Friday, April 5, 2013

Saigon 1967 Chapter Four: Nha Bey

My friend Jack had come to Saigon from Nha Bey, a Navy Huey base 20 miles or so south of Saigon. It was his “day off”. Jack flew pretty much anything, but his prime mission at Nha Bey was to fly Huey gunships. Before he finished his tour he had flown so many missions that he had more oak leaf clusters than could be fitted on his Air Medal Ribbon. And he was only shot down three times. And he never lost a crew member.

Nha Bey was a sand spit protruding into the water somewhere near where the Saigon River became one with the Delta. The Delta was, from a military viewpoint, an anomaly. It wasn’t dry land. It wasn’t sea or even a particularly navigable inland water way. It wasn’t coastline because it was inland. It was a place from which an unknown but certainly significant number of “the enemy” conducted hostile activities and carried those hostilities into drier parts of the country. They lived there as amphibious creatures of the Delta.

In the American military nobody really wanted the Delta. But none of the services wanted to give up any turf, no matter how unpromising it might be from a career advancement viewpoint.

So the delta got divided up.

That meant that one lacked for an opportunity to take the best possible career advantage from “the only war we had”. No one wanted the Delta, but no one was willing to give it up. So everybody got it, or got pieces of it. To keep that assignment from being more of a goat rodeo than most shared turf military assignments typically were, the whole thing was coordinated by the Commander of the Rungsat Special Strike Zone. I never knew how to spell “Rungsat” and never knew if it was an acronym or an allusion to some obscure deity. I am spelling it here as I heard it pronounced at the time.

The commander of the Rungsat Special Strike Zone was a Navy Ensign who was housed at Nha Bey. Even a fairly uninformed person would probably wonder why the commander of a multi service operations area would be the most junior of officers. Jack and I wondered that also. The only answer we could figure out was (and why was it a Navy Officer) that in Navy Personnel the billet had come up, and since no one had ever heard of the Rungsat they had assigned the first name they could get: a junior officer graduating from Air Intelligence School at Lowry AFB in Denver.

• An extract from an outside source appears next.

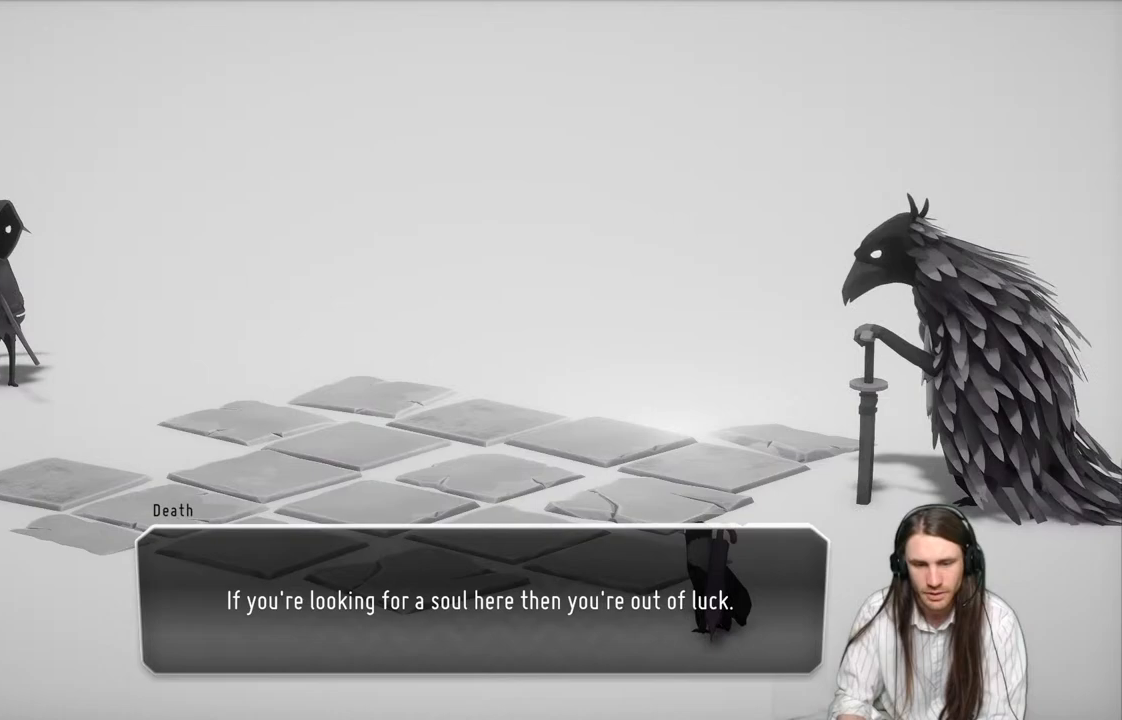
{"buttons": ["A"], "left_stick": "center", "right_stick": "center", "events": [[467, "A", "down"]]}
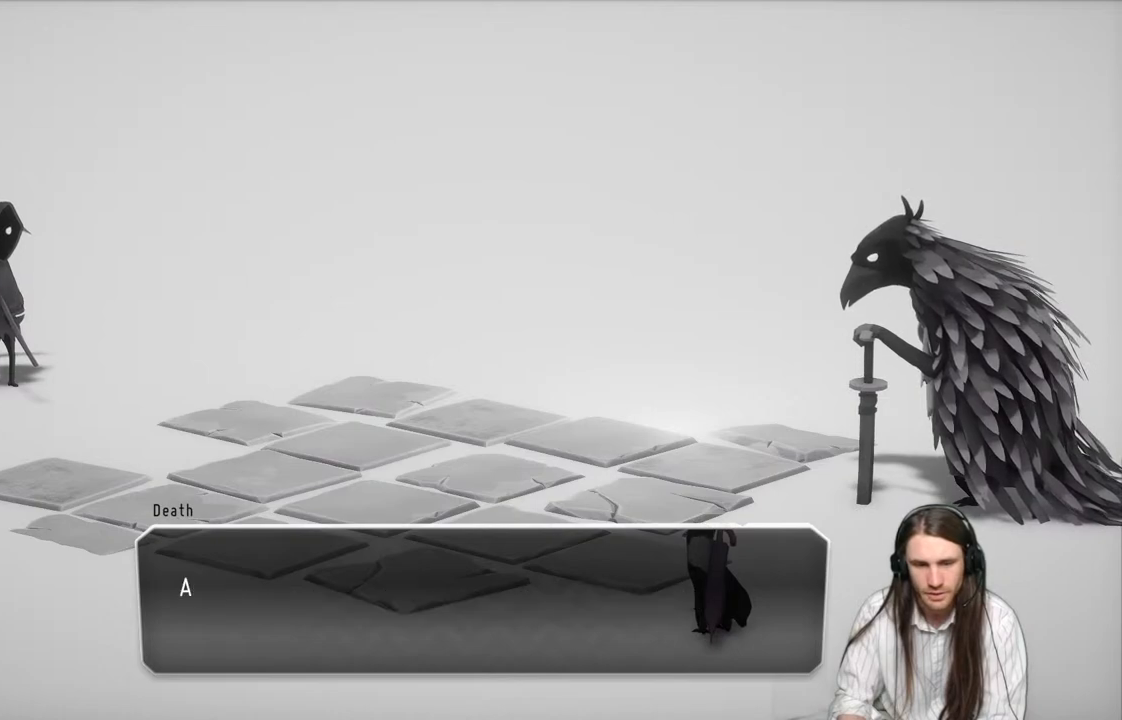
{"buttons": [], "left_stick": "center", "right_stick": "center", "events": [[100, "A", "up"]]}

Lowry trained both Air Force and Navy officers to be Air Intelligence officers.

The Commander of the Rungsat Special Strike Zone was named Jim. Jim was something of an entrepreneur in the way he approached the job of Commander RSSZ, and that was good. It was good because, since no one knew what the Zone was when he got the assignment, there were no directives or standard operating procedures. If there had been directives and standard operating procedures nothing much would ever have happened. A lesser man confronted with the same set of circumstances might have gone catatonic – I would have, for example. But Jim just came in and started inventing things as he went along. He appeared to invent things on the basis of their entertainment value. By the time I got to Nha Bey the RSSZ could be described as a caliphate, albeit a military one, with Jim as the Caliph.

On the evening that I first met Jim he was in a room full of mainly Vietnamese, presumably mostly on our side, and a few American enlisted men from various branches of the military. They were all treating Jim like something of an overlord. Except for the modern electronics and lighting it could have been in a castle in 13th century France.

I was introduced and Jim briefed me (since I was a fellow Air Intelligence Officer and Lowry graduate) on the composition of his command, its mission, as he perceived it and the meaning of the various blinking multi-colored lights on the huge room-dominating map in front of which he stood.

“For example, if we got word of hostile activity here” and he pointed with his pre laser pointer era wooden pointer at one of the blinking lights, “I would call F100s out of Ton Son Nhut”. And he nodded to one of his Vietnamese vassals. The vassal had telecom contact of some kind with something because almost immediately after his speaking into a microphone the air above us was split with high speed, low flying jet aircraft. Moments later the blinking light turned red and stopped blinking. I was dazzled.

Not long after this encounter Jim was disappeared and replaced with a Navy Commander.

The sand spit upon which the Nha Bey base resided had not been a natural phenomenon. The navy had come up the river, or delta with some kind of large barge with a giant vacuum cleaner like device. With this device and a few weeks work the spit had appeared. The first thing the Navy did was build a bakery.

In my time in Vietnam one of the most interesting things I learned was the essential difference between the military services. When the Army opened a new base, such as the one at the outskirts of Ton Son Nhut, the first thing they did was bulldoze up all the grass and vegetation and kind of redistribute it evenly back around, just no longer living, or in viable condition. Then they spent as long as it took to wet the area down with giant hoses until the new camp area became a sea of mud. Then they set up their tents. The Air Force would stake out a huge area, build a landing strip so planes could bring in what was needed to do the rest of the building. As soon as the planes began to appear with the necessary building material, the first building built was a BX - a Base Exchange. The BX’s in Vietnam I realized later in life were the inspiration for Wal-Mart. The Navy on the few occasions when they built a land base first built a bakery. The Navy was obviously the most civilized of the services.

My friend Jack had come to Saigon from Nha Bey where there was a bakery.